The energy sector took a significant hit, with Tokyo Electric Power Co losing 4.63% and Kansai Electric Power down by 2.31%.
Meanwhile, Rakuten saw its shares dip by 2.53%.
China's markets saw more pronounced declines, with the Shanghai Composite falling 1.48% to 3,150.62, and the Shenzhen Component dropping 1.68% to 10,872.30.
CIG ShangHai led the losses with a significant drop of 10%, while GuangDong Super Telecom saw a close shave, slipping 9.99%.
Hong Kong's Hang Seng Index also landed in the red, slipping 0.51% to end the session at 18,794.13.
Longfor Properties, JD.com, and Trip.com Group experienced losses of 3.77%, 2.86%, and 2.76% respectively.
South Korea, however, bucked the regional trend with the Kospi index posting a gain of 0.47% to close at 2,582.20.
Hyundai Engineering & Construction and Hyundai Steel were among the day's top performers, up 6.25% and 4.57% respectively.
Down under, Australia's S&P/ASX 200 shed 0.29% to 7,078.70, led by declines in Star Entertainment Group and Mineral Resources, which fell by 3.83% and 3.53% respectively.
Across the Tasman Sea, New Zealand's S&P/NZX 50 also ended the day lower, down 0.84% to 11,638.68, with Ebos Group and Fisher & Paykel Healthcare among the major decliners.
Currency markets saw some movement, with the yen last 0.4% stronger on the dollar at JPY 143.12.

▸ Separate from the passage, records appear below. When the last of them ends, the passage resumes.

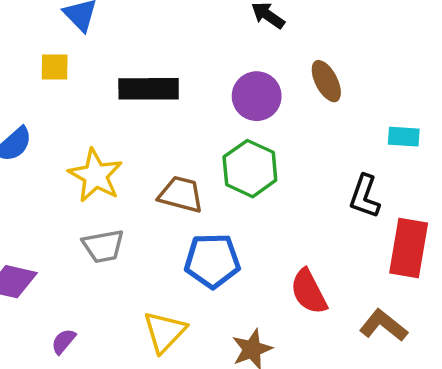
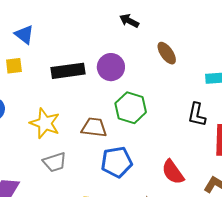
purple circle: (257, 96) -> (111, 67), moved

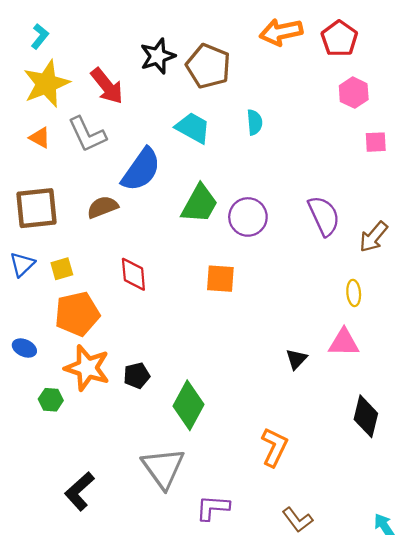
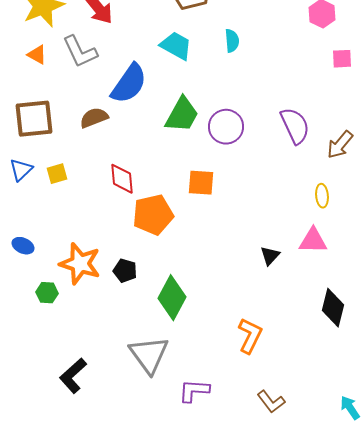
orange pentagon: (77, 314) -> (153, 215), moved
black pentagon: (137, 376) -> (125, 271), turned 30

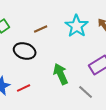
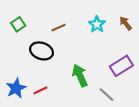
cyan star: (77, 26) -> (97, 24), size x0.7

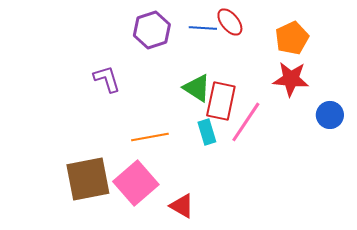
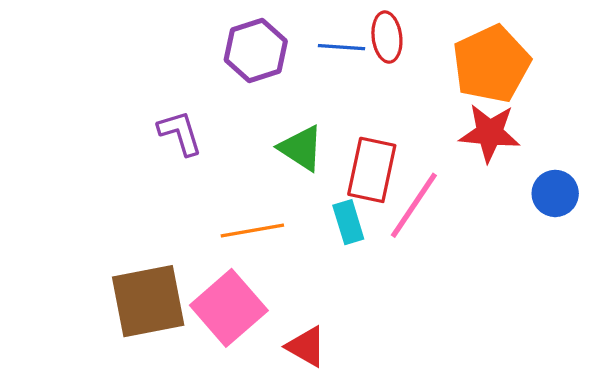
red ellipse: (230, 22) -> (387, 37), turned 32
orange pentagon: (292, 38) -> (491, 64), size x1.4
green triangle: (197, 88) -> (301, 148), moved

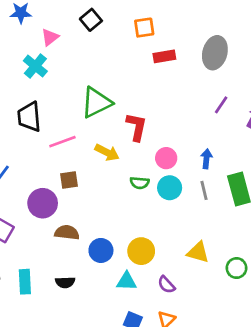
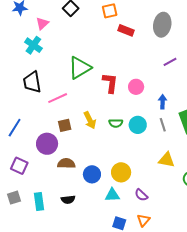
red rectangle: (164, 56) -> (126, 30), turned 35
purple line: (221, 105) -> (170, 62), turned 32
yellow arrow: (107, 152) -> (90, 120), moved, turned 42
pink circle: (166, 158) -> (136, 87), moved
yellow triangle: (198, 252) -> (167, 160), moved

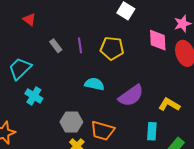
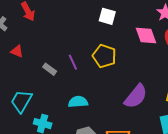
yellow pentagon: (112, 48) -> (104, 56), turned 30
cyan semicircle: (94, 84) -> (78, 102), moved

The Aussie was meanwhile 0.09% weaker to trade at AUD 1.4985, while the Kiwi advanced 0.33% on the greenback to change hands at NZD 1.6225.

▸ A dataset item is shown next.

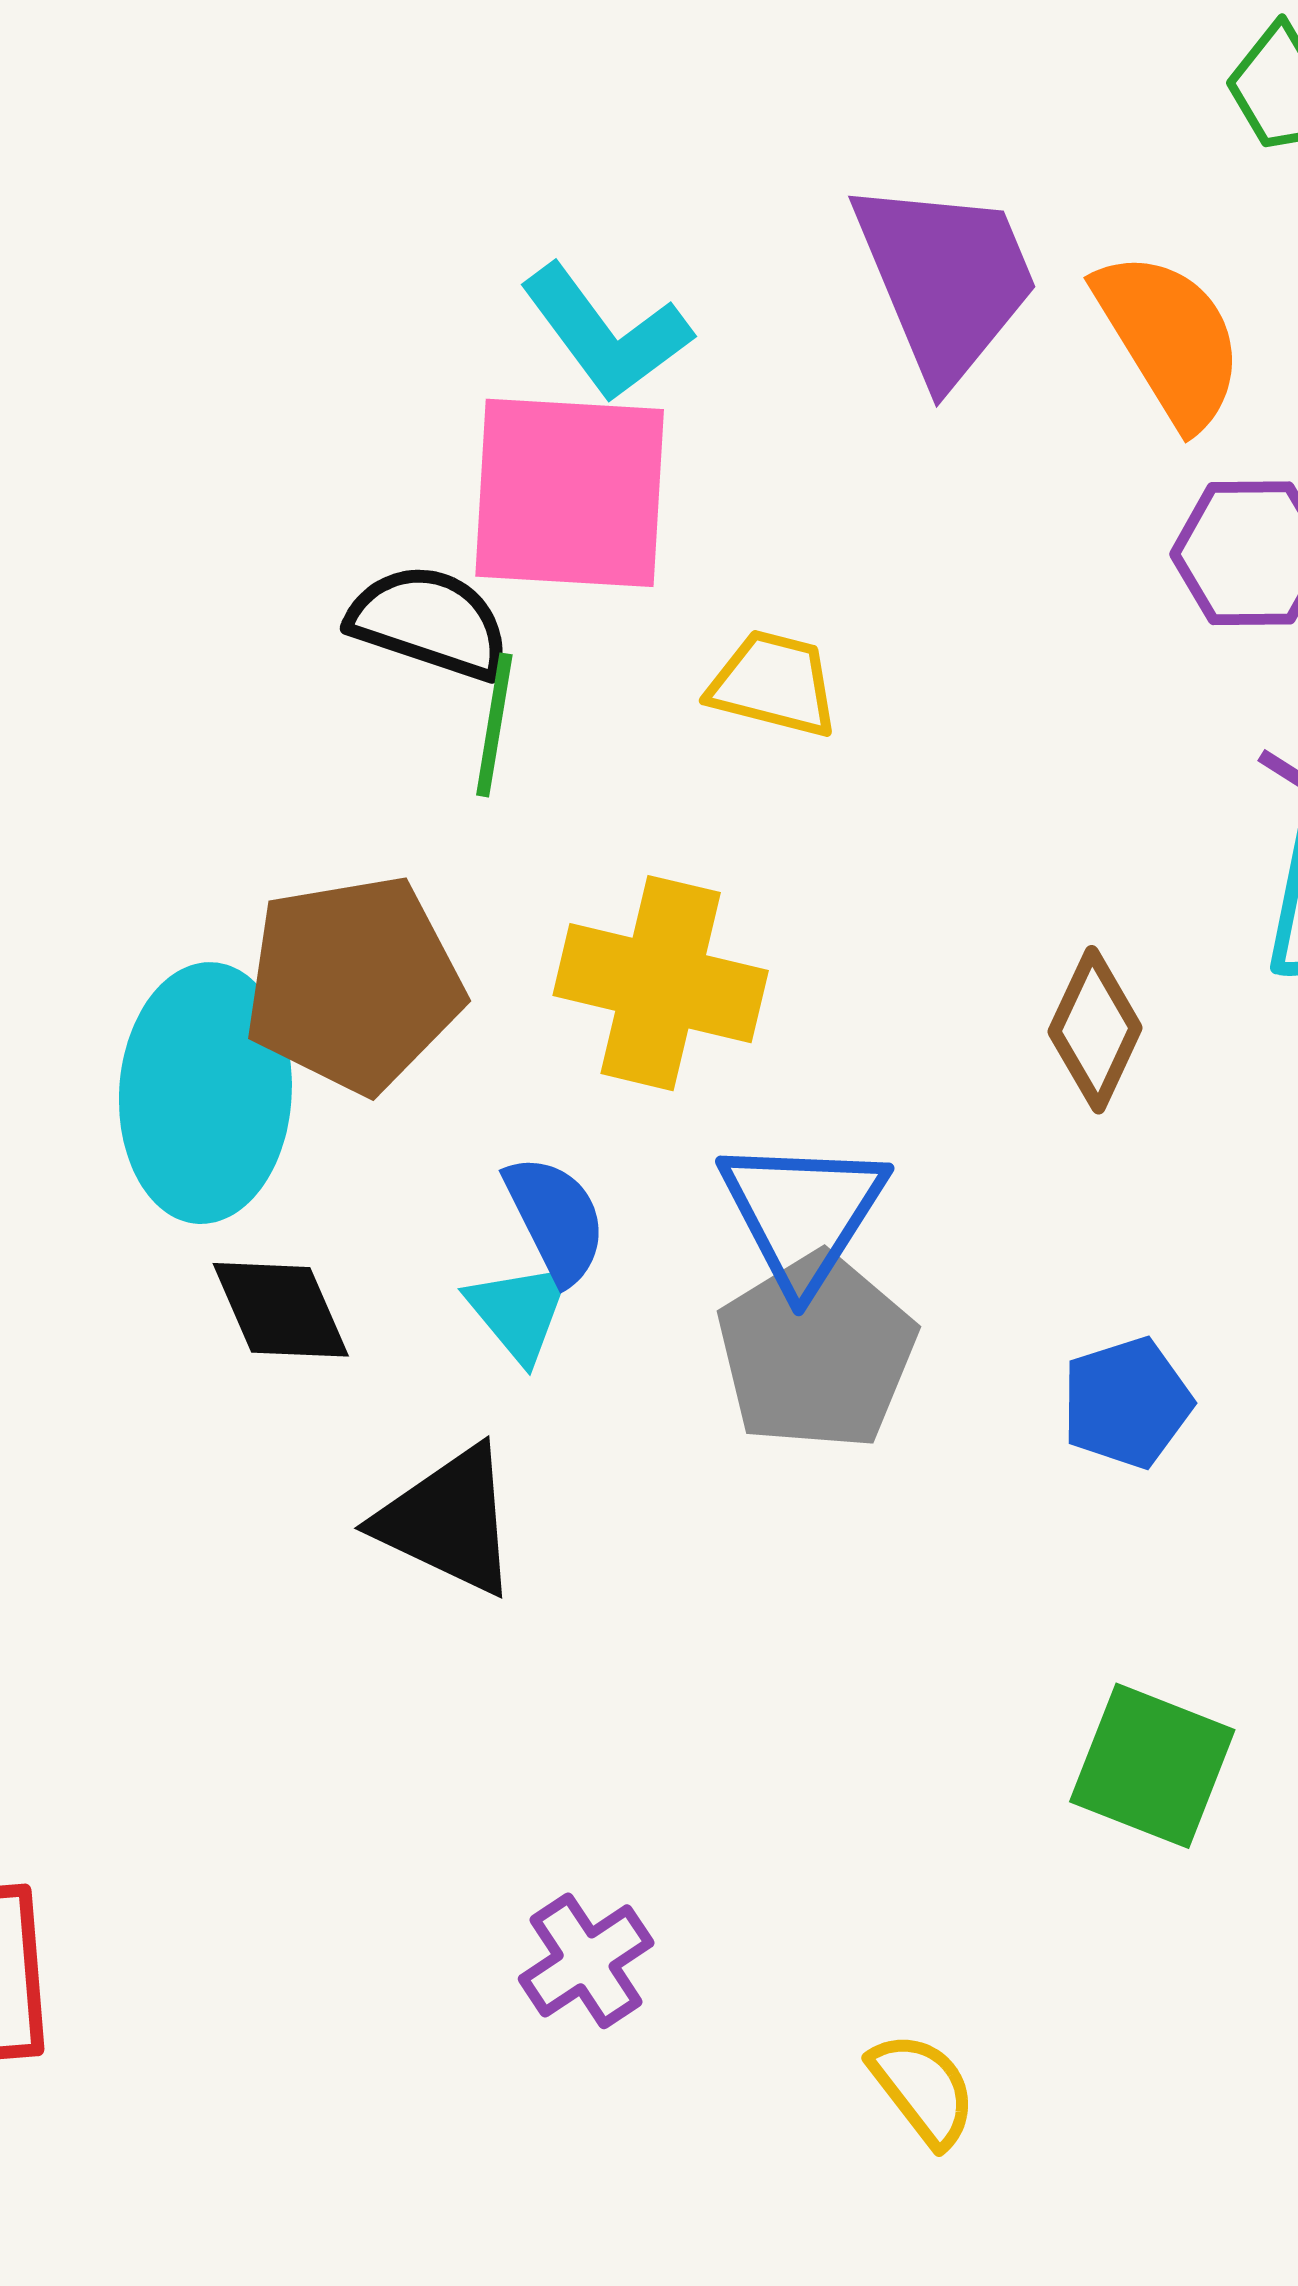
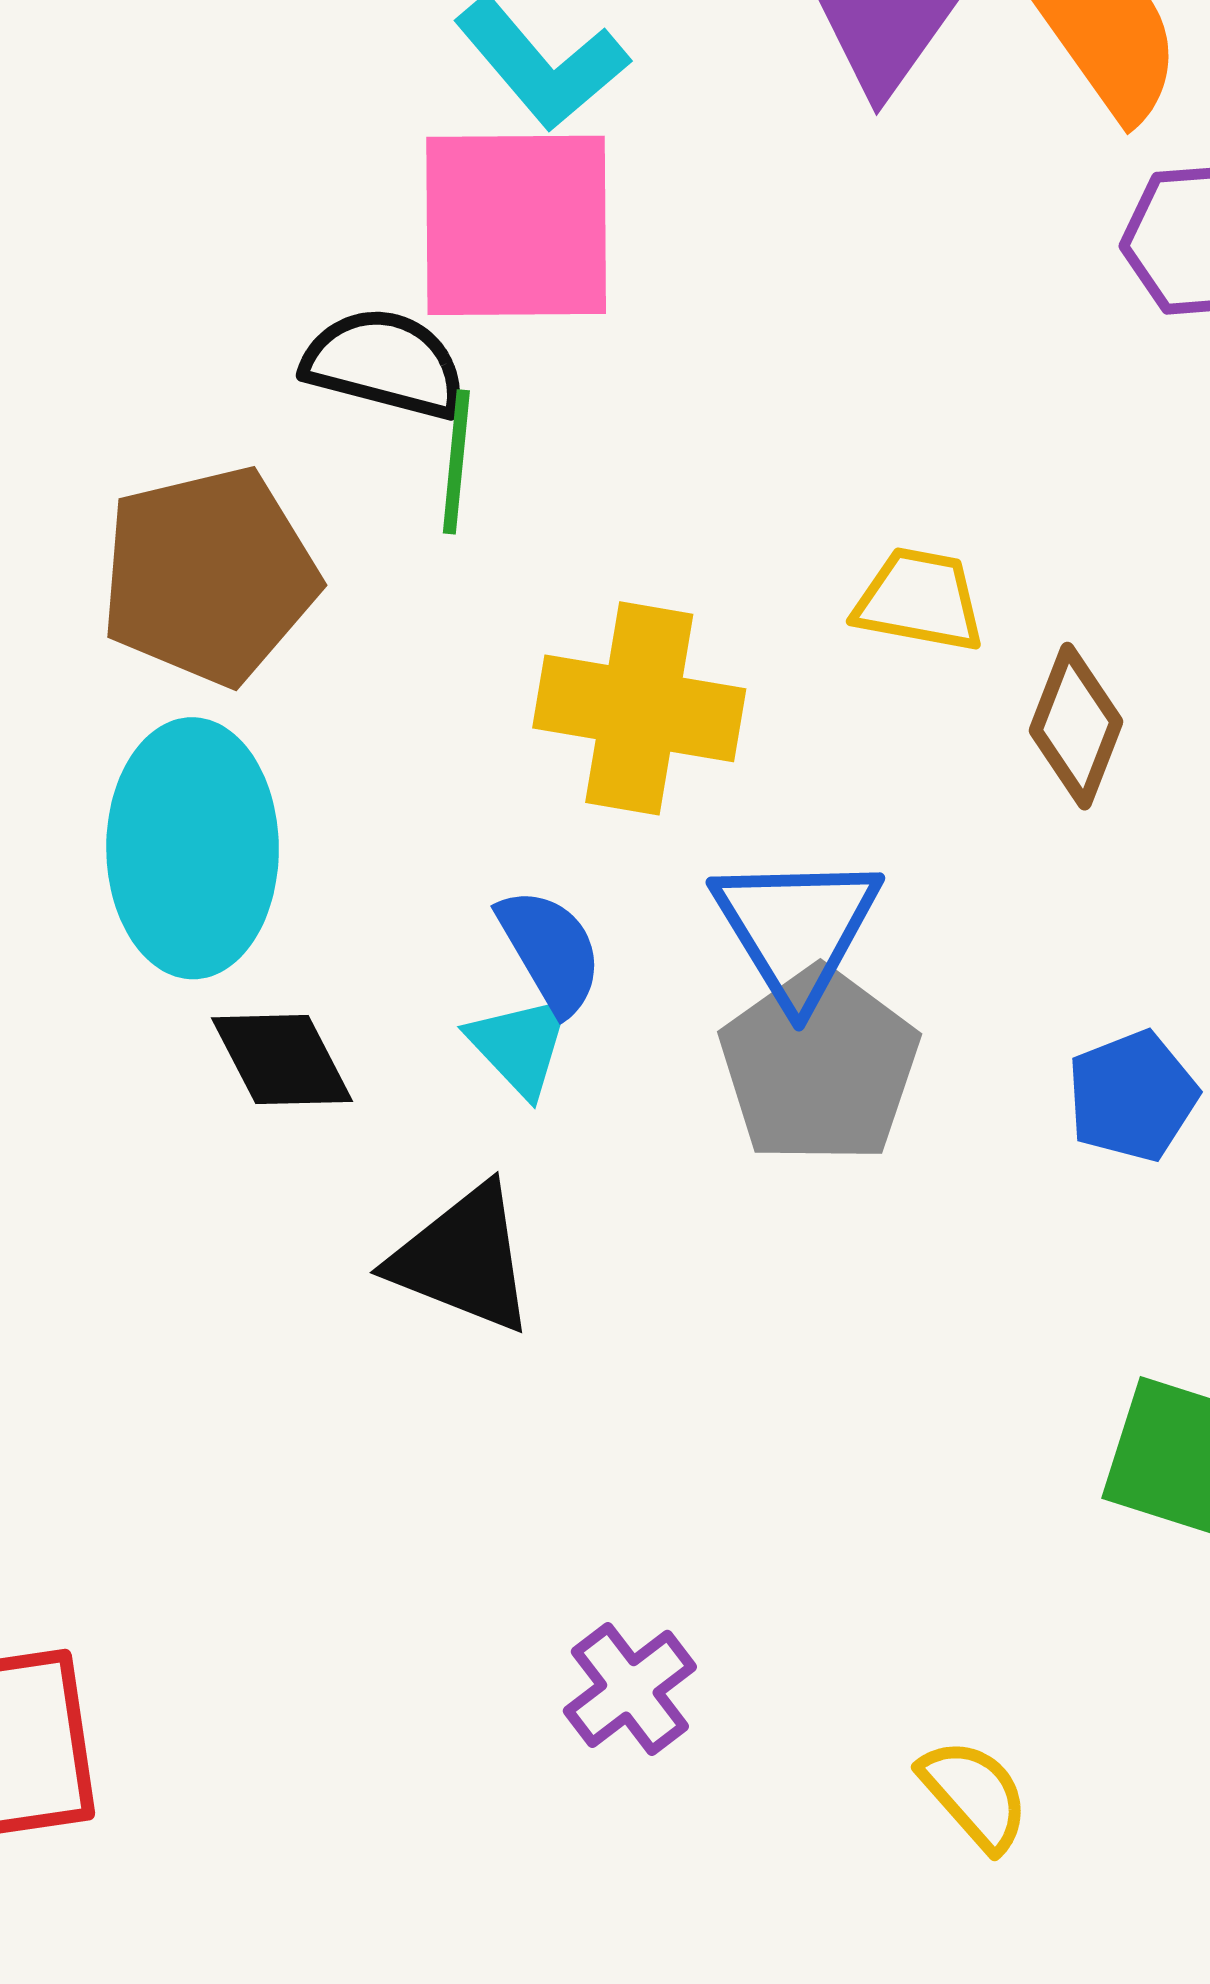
yellow trapezoid: (774, 684) -> (920, 600), moved
brown pentagon: (354, 984) -> (209, 576), moved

In the commodities space, Brent crude futures were last down 0.09% on ICE at $73.78 a barrel, while the NYMEX quote for West Texas Intermediate fell 0.25% to $68.99.
Japan service sector maintains growth, Singapore manufacturing contracts
On the economic front, Japan's service sector PPI maintained a growth rate of 1.6% year-on-year in May, matching the growth rate seen in April.
However, the index posted a minor monthly drop of 0.1%, ending at 108.5 compared to April's 108.6.
Elsewhere, Singapore's manufacturing sector faced a considerable downturn, as output fell sharply by 10.8% in May on a year-on-year basis.
It marked as the steepest decline the sector had seen since February 2013.
When the biomedical manufacturing sector was excluded, the year-on-year output fell even further, registering a drop of 13%.
Furthermore, on a seasonally-adjusted month-on-month basis, manufacturing output in the city-state decreased 3.9% in May.
With the exclusion of the biomedical manufacturing sector, the monthly output saw a more significant dip of 8%.